The helper returns 0
when the matrix is positive definite
and leaves the result in the selected triangle (upper by default).
set.seed(42)
A <- matrix(rnorm(9), 3)
SPD <- crossprod(A) # symmetric positive definite
SPD_big <- as.big.matrix(SPD)
info <- dpotrf(UPLO = "U", A = SPD_big)
info
#> [1] 0
U <- SPD_big[,]
U[lower.tri(U)] <- 0
all.equal(U, chol(SPD))
#> [1] TRUE
If the input matrix is not positive definite, the return value indicates the leading minor that failed so you can diagnose numerical issues before proceeding with downstream solves.
dgeev()
dgeev()
wraps LAPACK’s general eigen solver and accepts
optional storage for left and right eigenvectors. By default the helper
queries LAPACK for an optimal workspace size, making small examples
straightforward.
set.seed(123)
M <- matrix(rnorm(16), 4)
WR <- matrix(0, nrow = ncol(M))
WI <- matrix(0, nrow = ncol(M))
VL <- matrix(0, nrow = nrow(M), ncol = ncol(M))
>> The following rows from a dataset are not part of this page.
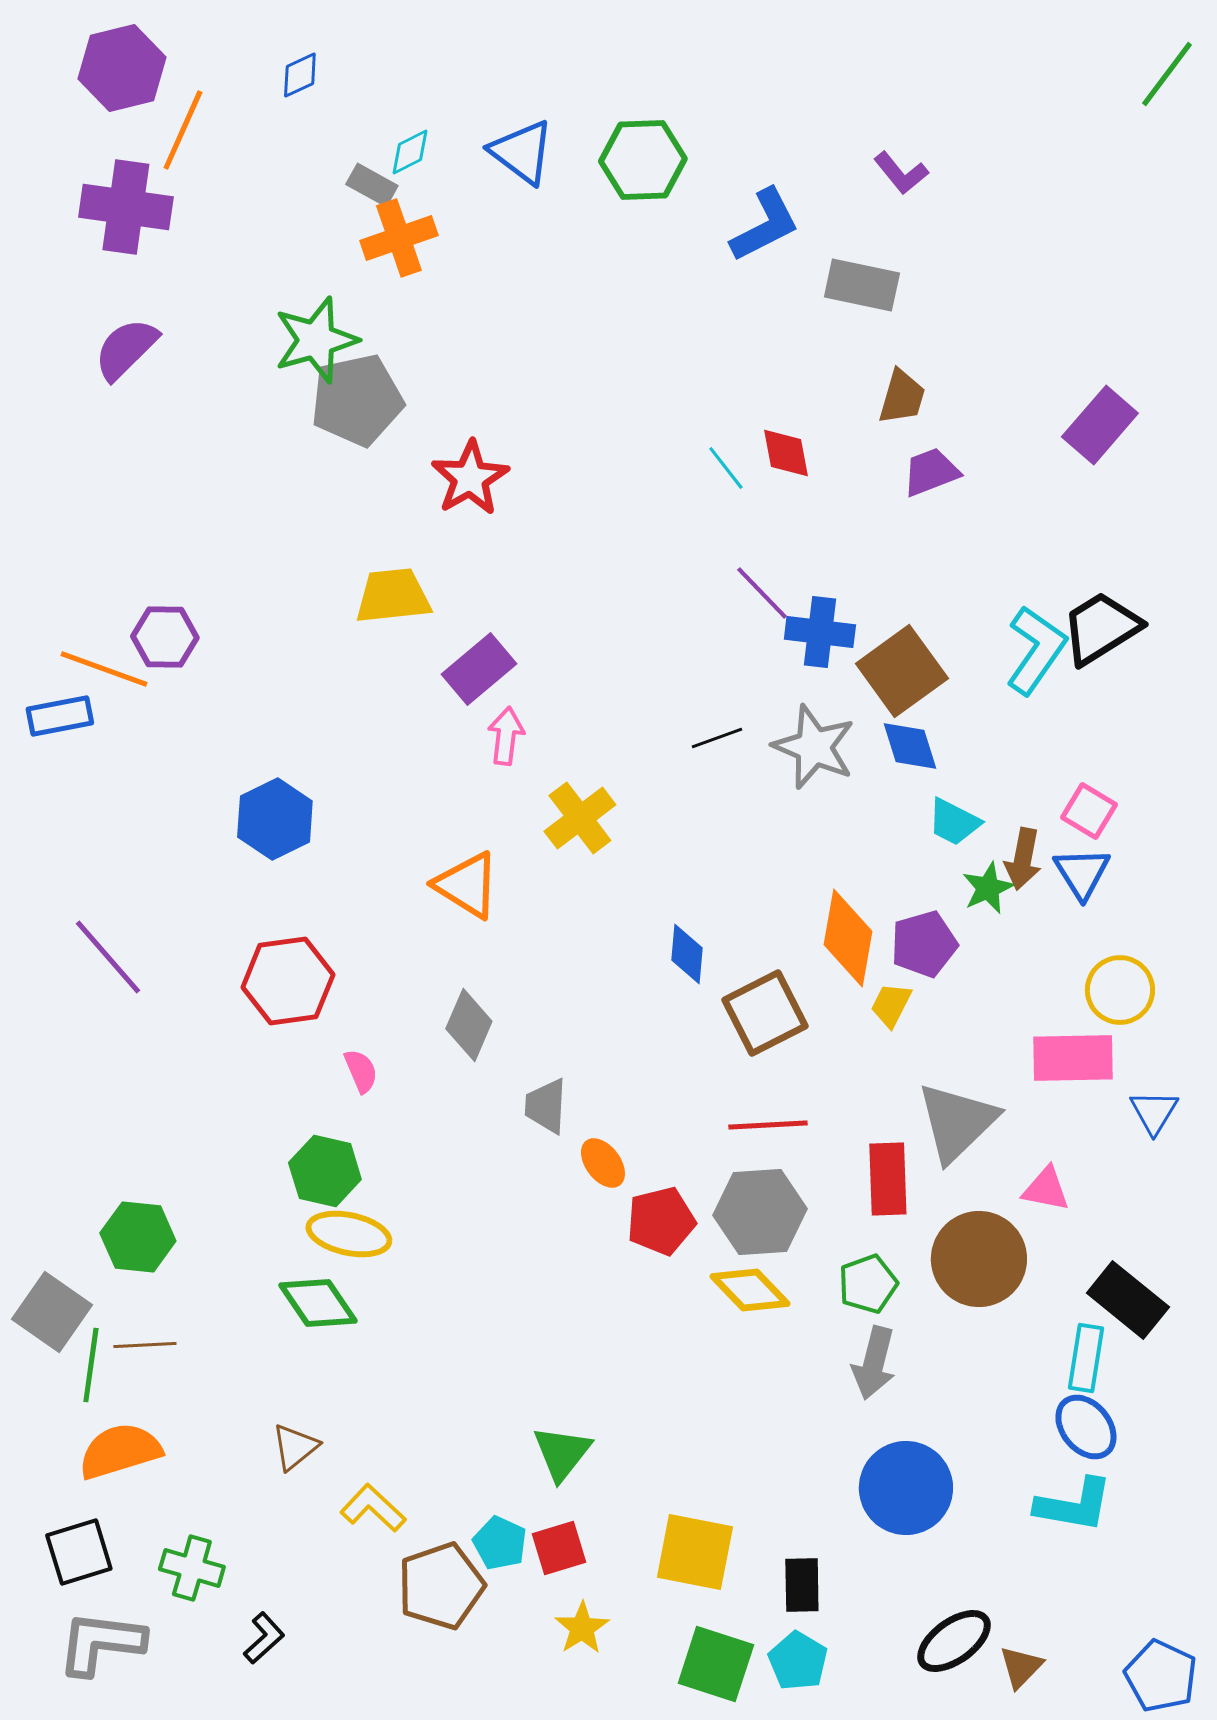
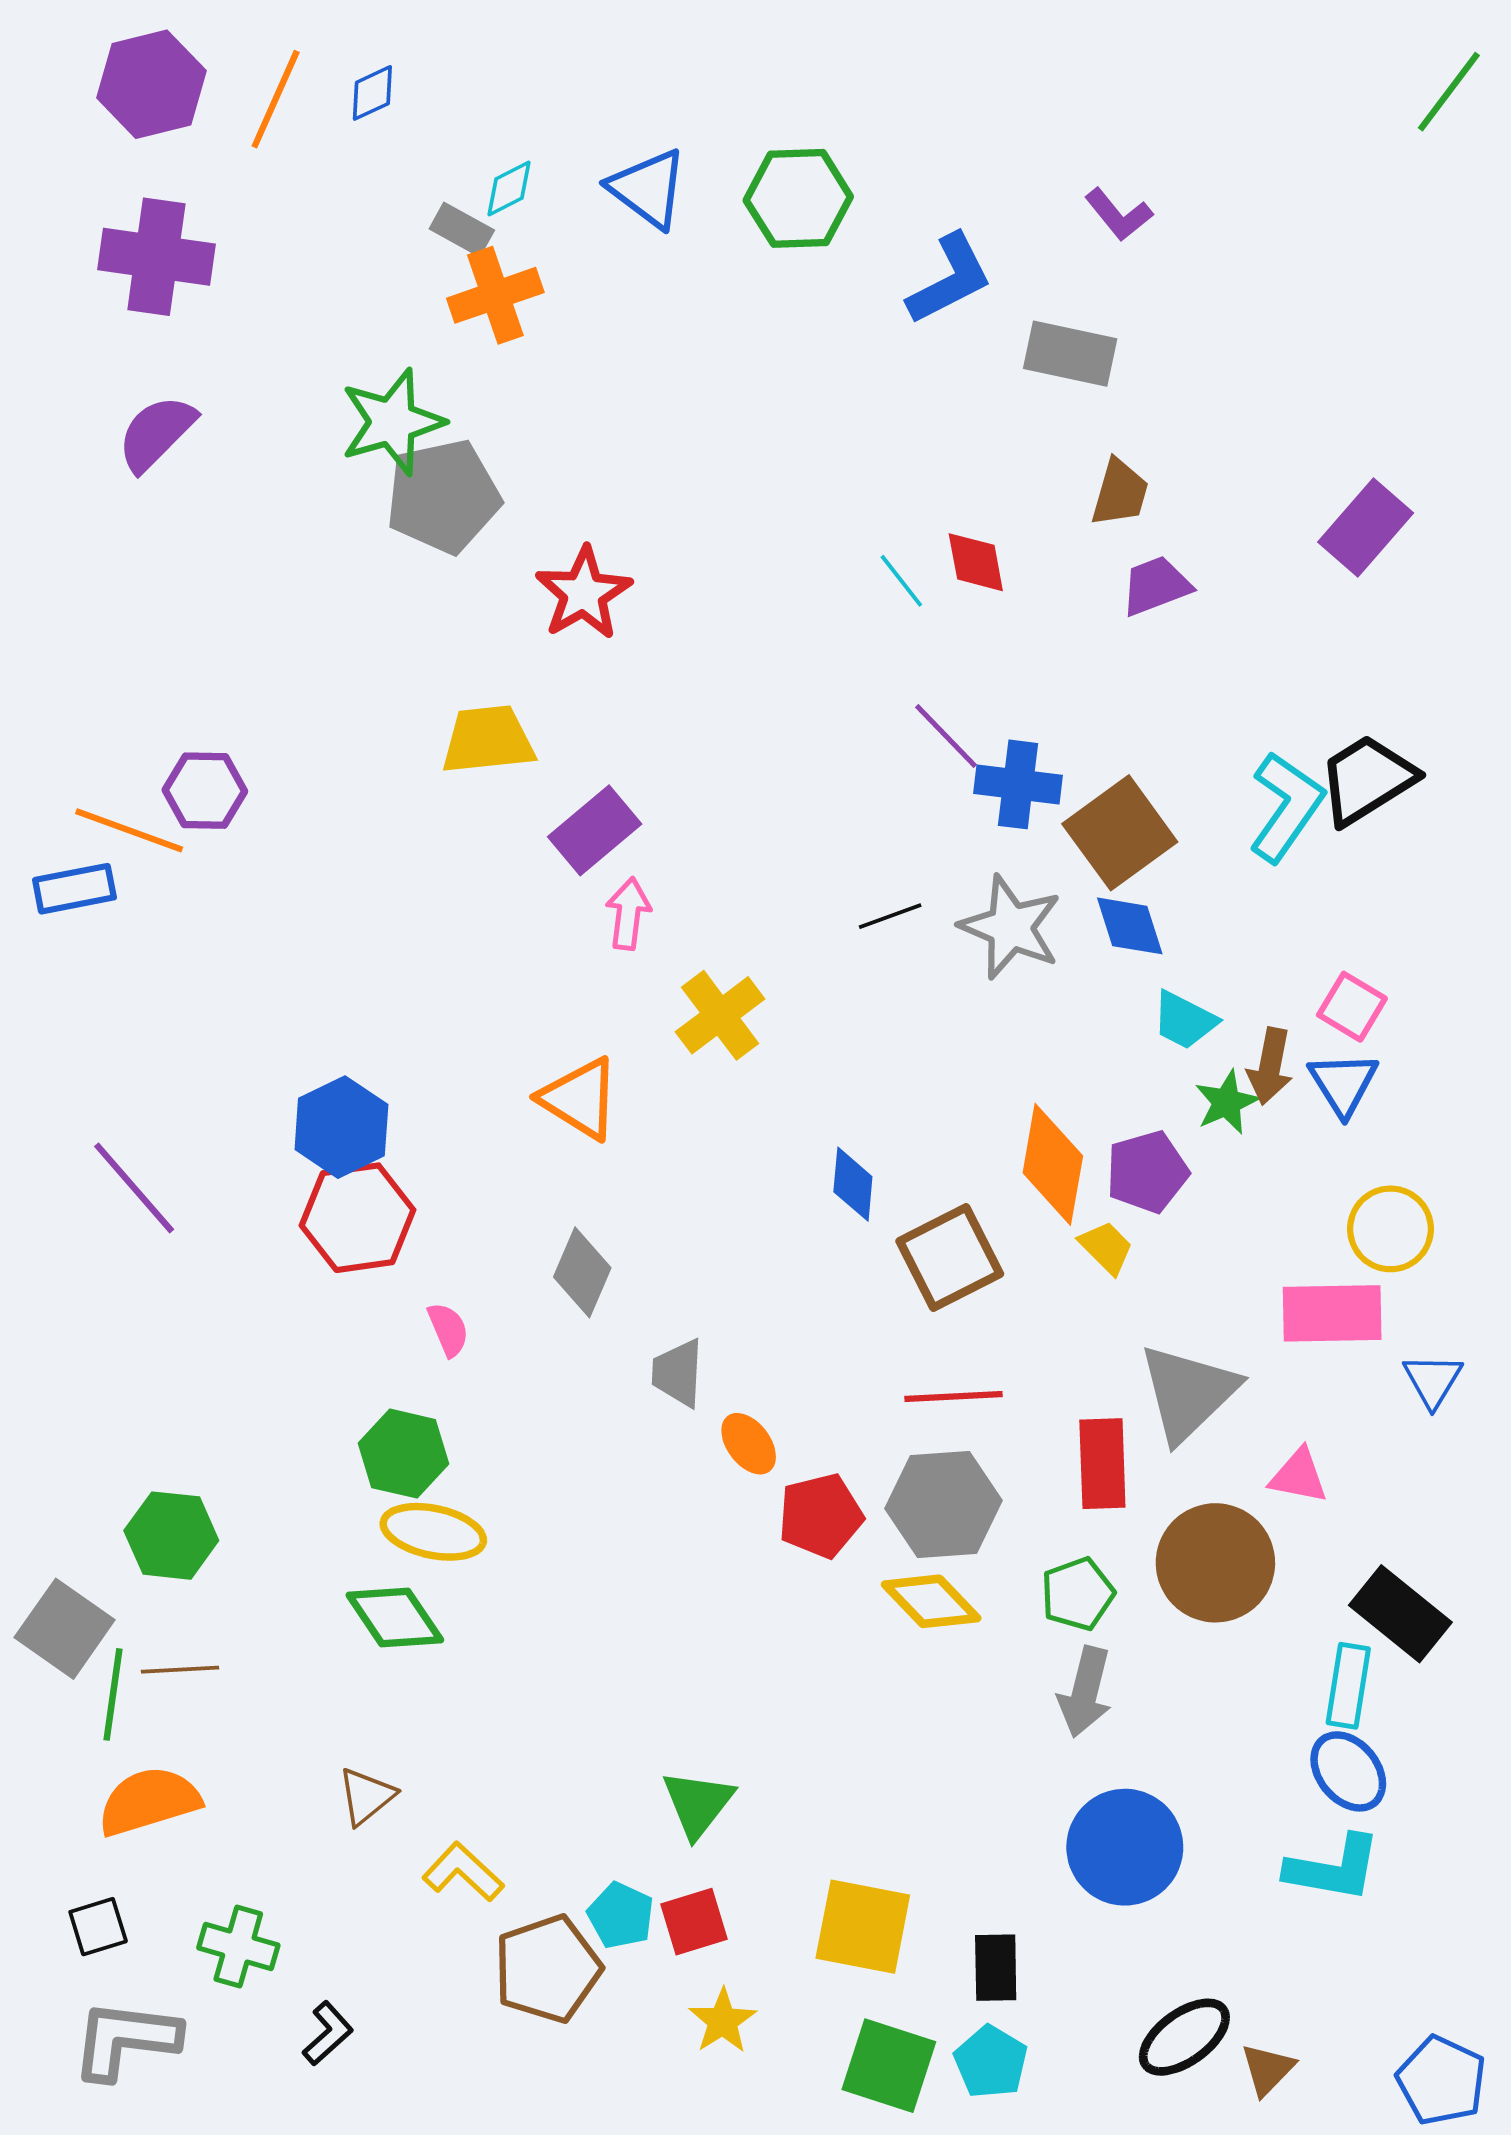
orange line: (183, 130) -> (276, 99), moved
blue hexagon: (275, 819) -> (341, 1127), moved
yellow trapezoid: (891, 1005) -> (1106, 1248), turned 108
black square: (79, 1552) -> (98, 1927), size x0.7

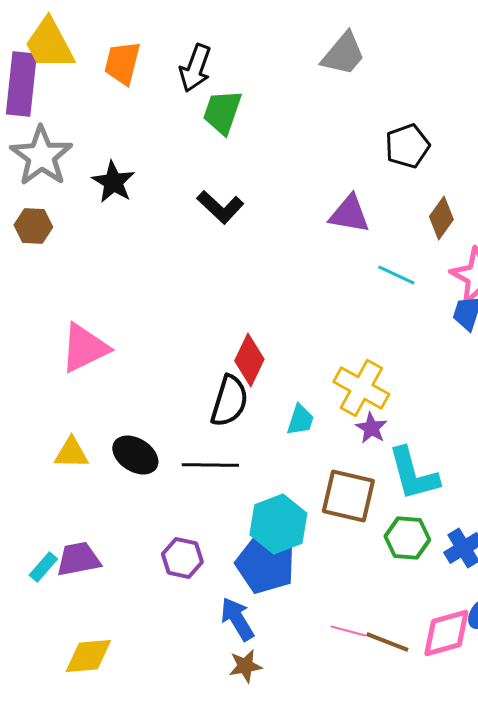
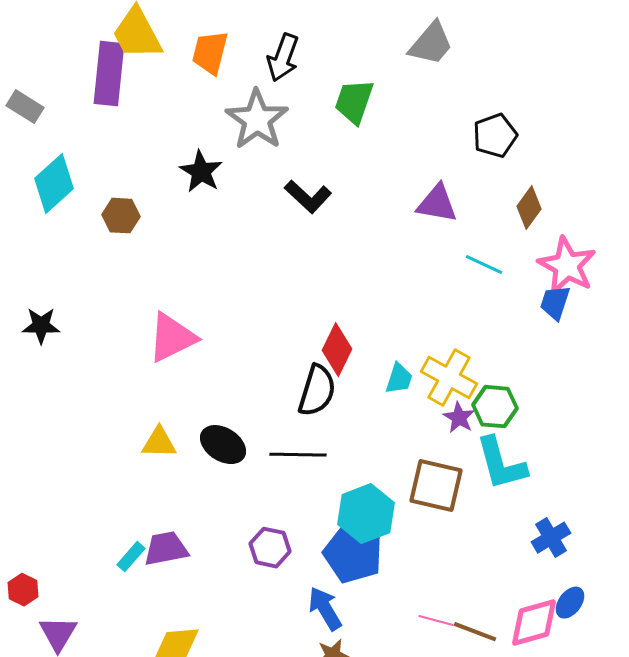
green trapezoid: (222, 112) -> (354, 102), moved
gray star: (41, 156) -> (257, 120), moved
cyan trapezoid: (300, 420) -> (399, 379), moved
green hexagon: (407, 538) -> (495, 407), moved

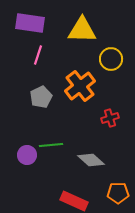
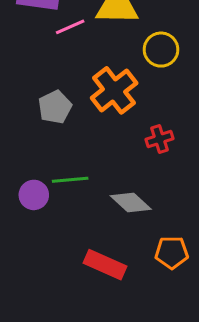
pink line: (38, 55) -> (70, 27), moved, turned 48

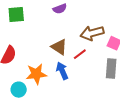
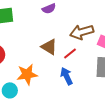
blue arrow: (62, 71) -> (67, 76), moved

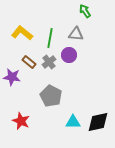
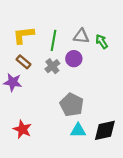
green arrow: (85, 11) -> (102, 42), moved
yellow L-shape: (22, 33) -> (23, 35), turned -45
brown rectangle: (29, 62) -> (23, 62), moved
gray pentagon: (51, 96) -> (72, 105), moved

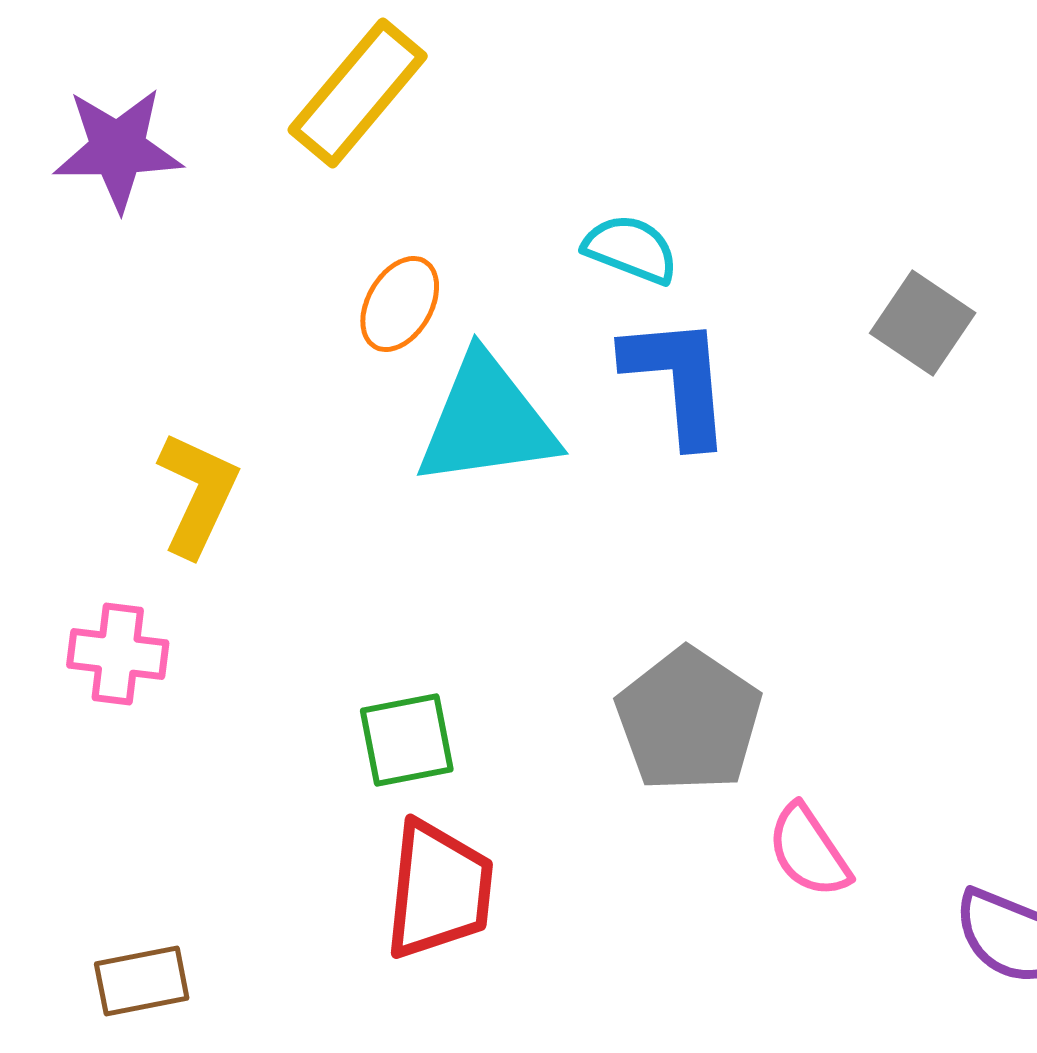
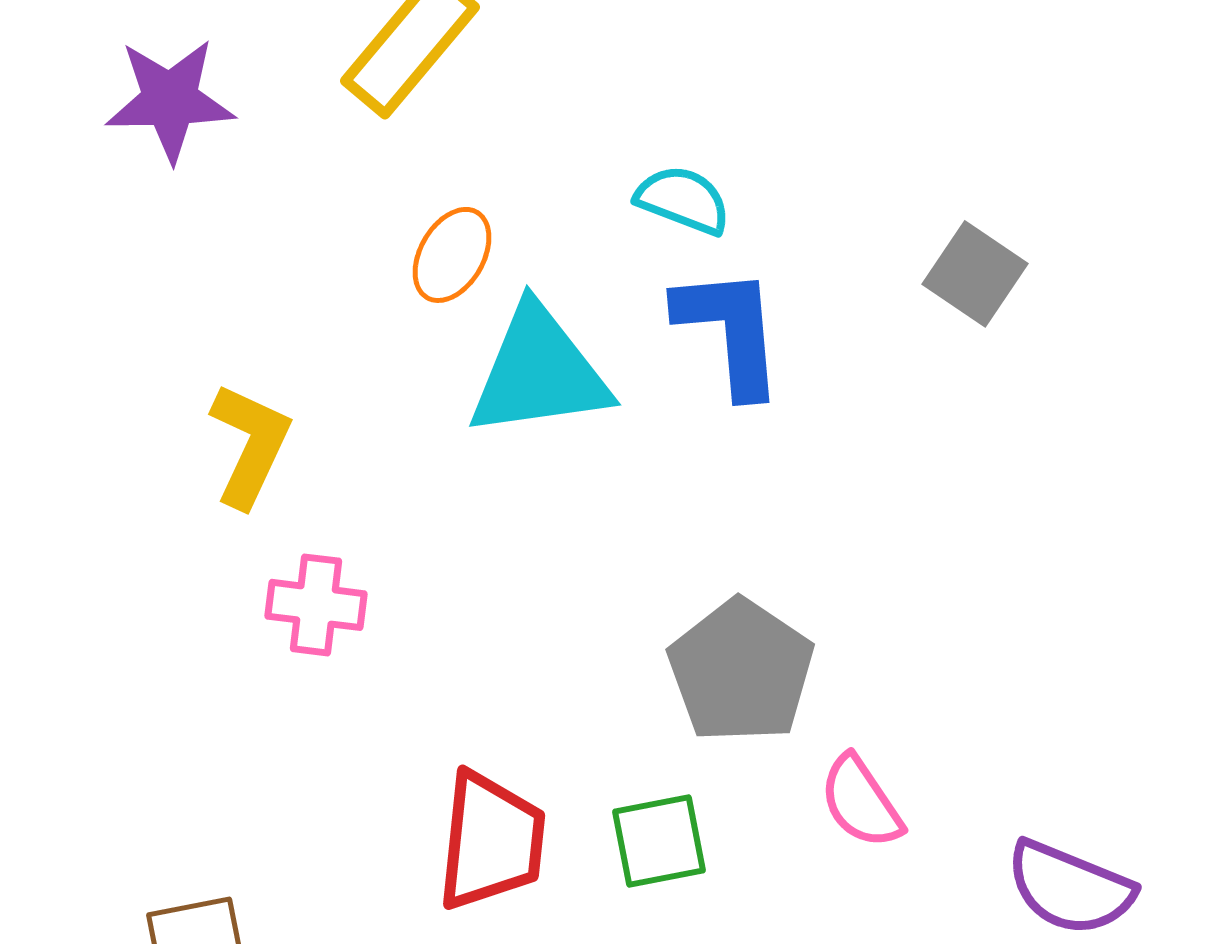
pink cross: (118, 654) -> (316, 605), moved
green square: (407, 740) -> (659, 841), moved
dgeev(A = M, WR = WR, WI = WI, VL = VL)
#> [1] 0
# Compare eigenvalues with base R
complex_eigs <- WR[, 1] + 1i * WI[, 1]
all.equal(sort(complex_eigs), sort(eigen(M)$values))
#> [1] TRUE
For large matrices stored on disk you can pass
big.matrix
containers for A
and (optionally)
VL
/VR
. The wrapper automatically converts
between big storage and native matrix
arguments as
required.
dgesdd()
The divide-and-conquer SVD routine dgesdd()
requires
workspace for the singular values and (optionally) the left and right
singular vectors. Providing big.matrix
containers lets you
persist decompositions to disk without copying through R’s heap.
set.seed(101)
X <- matrix(rnorm(12), 4)
S <- matrix(0, nrow = min(dim(X)))
U <- matrix(0, nrow = nrow(X), ncol = nrow(X))
VT <- matrix(0, nrow = ncol(X), ncol = ncol(X))
dgesdd(A = X, S = S, U = U, VT = VT)
#> [1] 0
svd_base <- svd(X)
all.equal(drop(S), svd_base$d)
#> [1] "Mean relative difference: 0.3311388"
all.equal(U, svd_base$u)
#> [1] "Attributes: < Component \"dim\": Mean relative difference: 0.25 >"
#> [2] "Numeric: lengths (16, 12) differ"
all.equal(VT, t(svd_base$v))
#> [1] "Mean relative difference: 1.484757"
Because dgesdd()
accepts both in-memory and file-backed
matrices, it enables scalable dimensionality reduction pipelines
directly on datasets that are larger than available RAM.